Electrical Technologies in the Movies : Jukeboxes

Submitted by Bob Morrison, Editor
Reprinted from IEEE History Center Newsletter, Issue #73, March 2007

In the late 19th century there were coin-operated weighing machines and gum-dispensing machines. In 1889 a man by the name of Louis Glass equipped an Edison phonograph with a nickel-in-the-slot operating device and placed this forerunner of the jukebox in a San Francisco saloon. The machine was so well received that by mid-1891 more than a thousand coin-operated phonographs were in use. Such machines were battery-operated because at that time electric current was not available in most places. Many of the machines were in so-called “phonograph parlors,” which, with the addition of other coin-operated entertainment devices, evolved into penny arcades. Machines that could change the record cylinders or disks automatically, according to customer choice, began appearing in 1905. The coin-operated phonograph business peaked shortly after the turn of the century, in part because of the growth of the home-phonograph market and in part because the lack of effective amplification limited the appeal of the coin-operated machines.

Shortly after the advent of the electronic phonograph in the mid 1920s came a much improved phonograph-playing machine, the “jukebox,” a name acquired in 1930s. Customers were attracted by the big sound made possible by electronic amplification fidelity and volume greater than what radios or phonographs in the home offered—by the impressive record-changing mechanisms, and by the opportunity to choose the music and often to adjust the volume. An early jukebox, one from about 1930, can be seen in the movie “The Whole Wide World” (1996). A chest-type jukebox in the waiting area of a bus terminal features in the 1947 Humphrey Bogart – Lauren Bacall movie “Dark Passage”. In the movies “Gung Ho!” (1943) and “The Postman Always Rings Twice” (1946) we see jukeboxes in eating places. The record-changing mechanism is shown prominently in several movies, such as in “The Lady from Shanghai” (1948), in “The Glenn Miller Story” (1954), and in “I.Q.” (1994), which takes place in the 1950s.

In 1939 the Seeburg company offered a “wireless” jukebox system, in which selections made at any of many small units, which were plugged in at ordinary sockets, were signaled—over the building’s wiring—to the central record-playing unit. The Depression, together with the soaring popularity of radio, had hit the record industry hard—record sales in the U.S. fell from 100 million in 1927 to six million in 1932—but jukeboxes helped revive the industry. Indeed, in the late 1930s half of all records produced in the U.S. went to the some 500,000 jukeboxes in use. In the 1942 movie “Orchestra Wives,” which stars Glenn Miller and his orchestra, the bandleader says that it is the kids putting nickels in jukeboxes who keep the band in business, and, of course, jukeboxes are shown. Something about the jukebox business is revealed in the 1957 Elvis Presley movie “Jailhouse Rock,” where we meet a woman whose job it is to open jukeboxes to check how many times particular records have been played.

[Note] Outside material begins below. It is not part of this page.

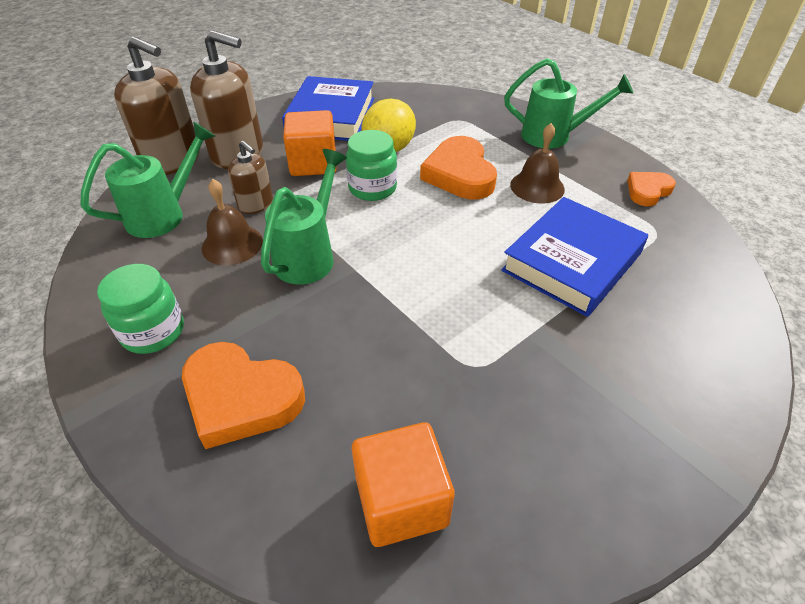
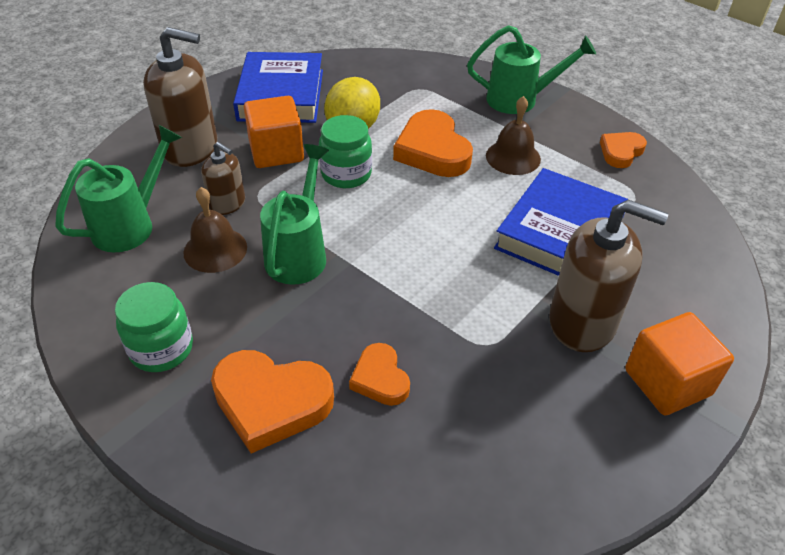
camera: 10 degrees left, 0 degrees up
(172, 160) = (120, 162): brown soap dispenser -> brown soap dispenser (582, 322)
(356, 388) = (380, 378): none -> orange heart
(401, 501) = (446, 473): orange cube -> orange cube (667, 382)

The early jukeboxes had wooden cabinets and resembled traditional furniture. In the 1940s jukeboxes took on a different look, with cabinets of translucent plastic that were brightly backlighted. In the 1950s jukeboxes often had automobile styling, in that era of flashy cars with tail fins and chromed protuberances on bumpers, fenders, and hoods. Jukeboxes of the 1950s can be seen in “Last Picture Show” (1971), “The Wild One” (1954), and “Touch of Evil” (1958).

The malfunctioning of jukeboxes is sometimes shown. In the James Dean – Elizabeth Taylor movie “Giant” (1956), a jukebox starts playing when bumped into. More famous is the jukebox in the TV series “Happy Days”: coming into the diner, the Fonzie would hit the jukebox to get it to play.

Though the jukebox business declined in the last decades of the 20th century, the machine continued to be used in bars and eating places. It was no longer a nickel per play, but more often, as shown in “Top Gun” (1986), a quarter per play. The records on a particular jukebox could be selected to appeal to the clientele of the establishment, as in the 1974 movie “Ali: Fear Eats the Soul” where, in a bar in Munich which caters mainly to guest workers, the jukebox seems to play only Arab music. In the 1980s CDs replaced vinyl records, and jukeboxes showed that transition. In the 1994 movie “Chungking Express” we see a CD jukebox, with rotating CDs, in a Hong Kong eating place.